Another case is the Symmetric group $S_n$. (which acts on a set of $n$ labelled points) Here, conjugation of an element $\rho$ by an element $\sigma$ say, amounts gives the new map $\sigma^{-1}\rho\sigma$ which means "change the labelling of the n elements according to the transformation $\sigma$, then perform $\rho$ on the same set but according to their new labels, then send the re-label this transformed set by "undoing" $\sigma$. This explains the fairly commonly known result that conjugates in $S_n$ all have the same cycle type. This is because, in some fundamental way, they represent the same transformation. The reason the actual components of the cycle types are different is because they are the same transformation, if you label the set of $n$ points differently.

We can see this even more concretely in $D_n$ the dihedral group of order $n$, the set of symmetries of a regular $n-$gon. Here, whenever we conjugate a reflection we get another reflection. If $n$ is odd, each line of reflectional symmetry runs through one edge and one vertex, so all reflections are conjugate but if $n$ is even a line of reflectional symmetry runs through either two edges or two vertices, and then the conjugacy classes of elements splits into the set of reflections running through edges and the set of reflections running through vertices. This is because the two kinds of reflections are fundamentally different (compare a square to a pentagon to see what I mean)

Solution 2:

It gives you an idea of how commutative your group is. For example, if your group is $\mathbb Z$ with addition then for all $g,h$ we have $ghg^{-1} = h$. Like for example for $g=13, h=4$ you have $+13 + 4 - 13 = 4$.

On the other hand, if your group is not commutative then $ghg^{-1}$ might be not equal to $h$. For example if your group is the symmetric group, that is, the group of permutations, say of $4$ elements and $h=(235)$ and $g=(13)$ then $(13)(235)(13) \neq (235)$. The former is the function $1 \mapsto 5, 2 \mapsto 1, 3 \mapsto 3, 4 \mapsto 4, 5 \mapsto 2$ but the latter, $h$, is the function $1 \mapsto 1, 2 \mapsto 3, 3 \mapsto 5, 4 \mapsto 4, 5 \mapsto 2$.

Solution 3:

The following is equivalent to the second paragraph of Marc van Leeuwen's answer, but I think it might help emphasize how natural conjugation really is.
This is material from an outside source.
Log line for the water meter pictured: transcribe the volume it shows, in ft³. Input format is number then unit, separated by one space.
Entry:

With notation as in Marc's answer, let me write $h'$ for the conjugate $ghg^{-1}$. Then $h'$ is obtained by shifting $h$ along $g$ in the sense that, whenever $h$ sends an element $x\in X$ to another element $y$, then $h'$ sends $g(x)$ to $g(y)$. If, as people sometimes do, one regards a function $h$ as a set of ordered pairs, then $h'$ is obtained by applying $g$ to both components in all those ordered pairs.

Solution 4:

Actually I would say conjugation is $g\mapsto(h \mapsto g h g^{-1})$, that is, most often one will fix $g$ and say conjugation by $g$ is the map $h \mapsto g h g^{-1}$. Here $g$ is some kind of automorphism of a structure $X$, and $h$ is usually en endomorphism of $X$ (so $g,h$ are maps $X\to X$, where $h$ need not be invertible, though $g$ obviously must be; they're also usually compatible with some structure on $X$).
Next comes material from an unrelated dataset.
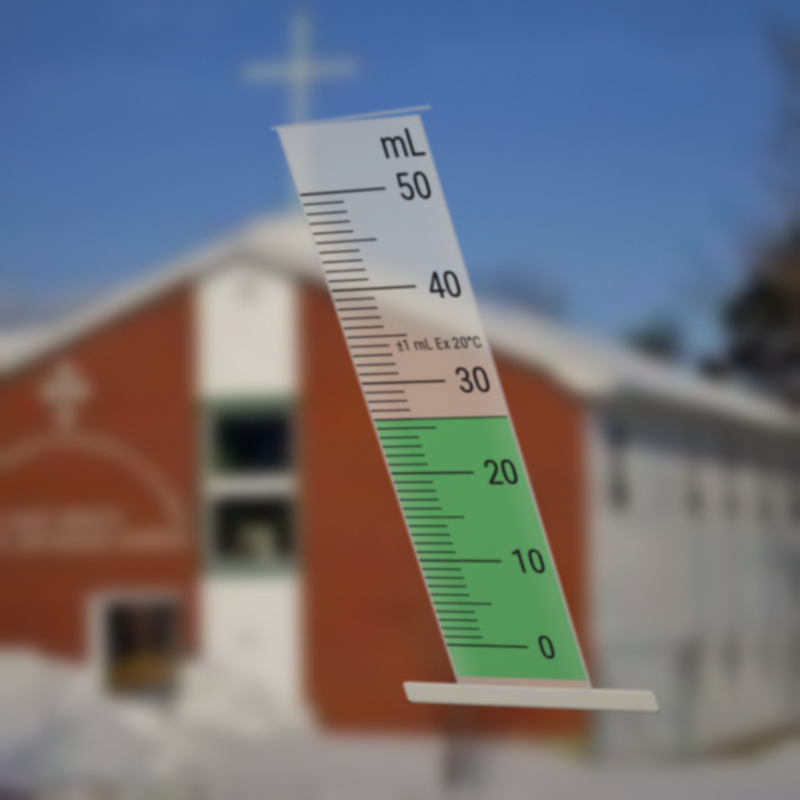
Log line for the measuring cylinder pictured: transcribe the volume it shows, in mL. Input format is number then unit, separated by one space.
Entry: 26 mL
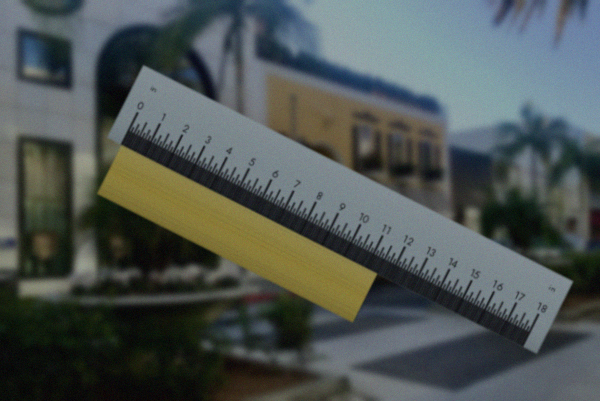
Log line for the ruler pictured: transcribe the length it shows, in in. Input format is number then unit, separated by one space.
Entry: 11.5 in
One can consider an automorphism as a symmetry of the structure $X$, mapping any $x$ to another element $x'=g(x)$ that is (with respect to the structure of $X$) in every way similar to $x$. Conjugation of $h$ by some $g$ now means finding the map $h':X\to X$ corresponding to $h$ under the symmetry of $g$. Explicitly, given $x'\in X$ one must first find the element $x=g^{-1}(x')$ where it came from under the symmetry, then apply $h$ to $x$, and finally find the element $g(h(x))$ corresponding to $h(x)$ under the symmetry. All in all this maps $x'$ to $g(h(g^{-1}(x)))=h'(x)$, and so we've transformed the map $h$ into its symmetric counterpart $h'=g\circ h\circ g^{-1}$.

If one is doing abstract group theory, then one considers elements $g$ of a group independently of any structure $X$ of which it might be the automorphism group (one can always concoct such a structure, but it is not unique). So one cannot in this case give the above description using elements $x,x'$, but the map $h \mapsto g h g^{-1}$ can be defined in terms of the group only (where now necessarily $h$ has to be in the group). Note however that conjugation does not apply only in the group setting; one could well take $g$ to be any invertible matrix and $h$ any matrix of the same size; this is also called conjugation.